J: Absolutely. They would be everywhere if we didn’t do something about it, although I suppose they crowd one another out eventually.

K: Well, they’re supposed to be, right? Cause we cover with concrete and all those things, and we’re taking their space and claiming it so we make it easy for us to live, but at the same time, nature doesn’t know our rules so they just drop their seeds and make their babies and have their blooms.

J: What kind of materials are you working on right now? What are you most excited about?

K: Since I constantly collect, I don’t see lacking any natural materials. But there might be a whole different direction by the time of my show. Because of COVID everyone is home a lot, including me. And you start seeing a lot of things that annoy you, more than before, because you end up noticing a lot more. And because I collect so much, I live alone in my house, it’s becoming this old lady that has piled up things in the corridor. I don’t want to be that way, but somehow, I realize ‘Oh, how come my house is so small?’ I mean, I live alone—where is all my space? So I’ve been going through my closet and cutting apart all my clothing I didn’t wear for a while and couldn’t fit, and I’ve been making lots of little shapes to do an installation.
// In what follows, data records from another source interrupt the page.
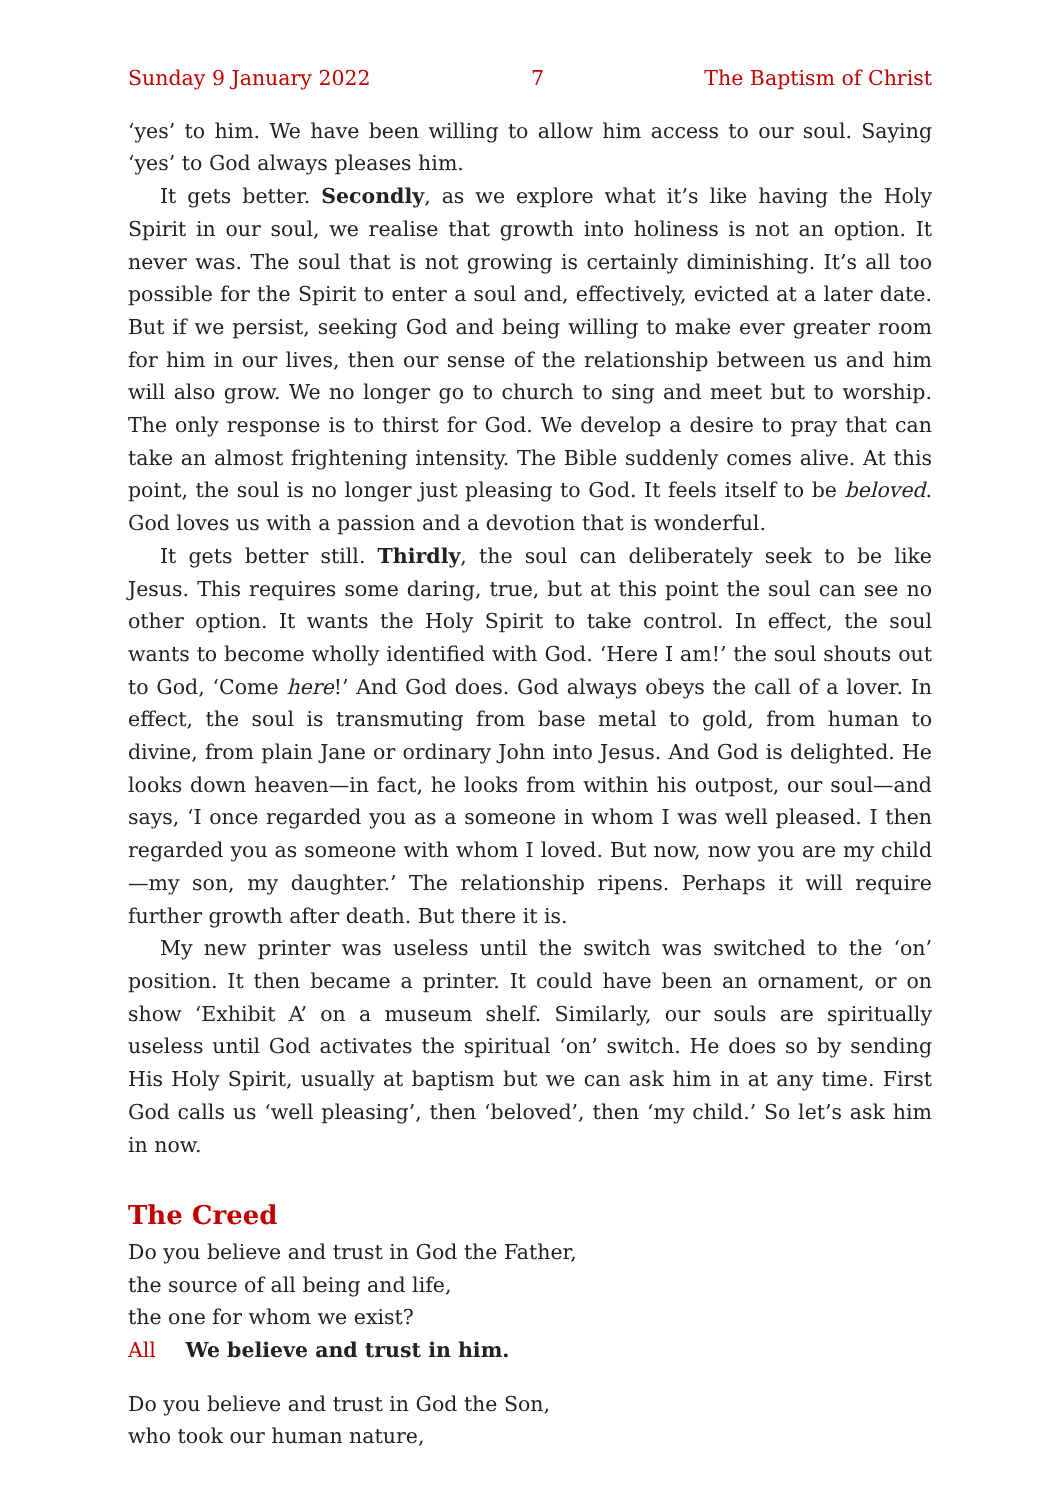Sunday 9 January 2022 7 The Baptism of Christ
‘yes’ to him. We have been willing to allow him access to our soul. Saying ‘yes’ to God always pleases him.
It gets better. Secondly, as we explore what it’s like having the Holy Spirit in our soul, we realise that growth into holiness is not an option. It never was. The soul that is not growing is certainly diminishing. It’s all too possible for the Spirit to enter a soul and, effectively, evicted at a later date. But if we persist, seeking God and being willing to make ever greater room for him in our lives, then our sense of the relationship between us and him will also grow. We no longer go to church to sing and meet but to worship. The only response is to thirst for God. We develop a desire to pray that can take an almost frightening intensity. The Bible suddenly comes alive. At this point, the soul is no longer just pleasing to God. It feels itself to be beloved. God loves us with a passion and a devotion that is wonderful.
It gets better still. Thirdly, the soul can deliberately seek to be like Jesus. This requires some daring, true, but at this point the soul can see no other option. It wants the Holy Spirit to take control. In effect, the soul wants to become wholly identified with God. ‘Here I am!’ the soul shouts out to God, ‘Come here!’ And God does. God always obeys the call of a lover. In effect, the soul is transmuting from base metal to gold, from human to divine, from plain Jane or ordinary John into Jesus. And God is delighted. He looks down heaven—in fact, he looks from within his outpost, our soul—and says, ‘I once regarded you as a someone in whom I was well pleased. I then regarded you as someone with whom I loved. But now, now you are my child—my son, my daughter.’ The relationship ripens. Perhaps it will require further growth after death. But there it is.
My new printer was useless until the switch was switched to the ‘on’ position. It then became a printer. It could have been an ornament, or on show ‘Exhibit A’ on a museum shelf. Similarly, our souls are spiritually useless until God activates the spiritual ‘on’ switch. He does so by sending His Holy Spirit, usually at baptism but we can ask him in at any time. First God calls us ‘well pleasing’, then ‘beloved’, then ‘my child.’ So let’s ask him in now.
The Creed
Do you believe and trust in God the Father,
the source of all being and life,
the one for whom we exist?
All We believe and trust in him.
Do you believe and trust in God the Son,
who took our human nature,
So it’s different from natural material, but it’s a kind of different excess in my house that I’ve been working with now.

J: That’s great. I was trying to keep myself from laughing when you started talking about yourself as an old lady hoarding in the house.

K: Okay for example, I came to America in 1988. Right now, the tank top that I’m wearing I used to wear in high school. And it was still in good shape and it still fits. I was like ‘Oh, I forgot about this!’ And small articles of yarn that I dyed in college. I brought all over here. It’s not even same country. I don’t know why I dragged it here, and I’ve been using it for samples for my students but, see this is why I’m keeping. This is really bad because it proves to me I can be hoarding things because I’m using it.

J: Right, you’re justifying your own practice. I’m curious to see this installation idea with clothing. That sounds really interesting.

K:  I’m glad no one’s visiting my house. But I have my own order of things and I’m having fun so it’s okay. Everything has a reason why things are there instead of throwing away. I have object and material—I have all the reasons.



Jody Clowes is the director of the Academy's James Watrous Gallery and arts editor for Wisconsin People & Ideas magazine.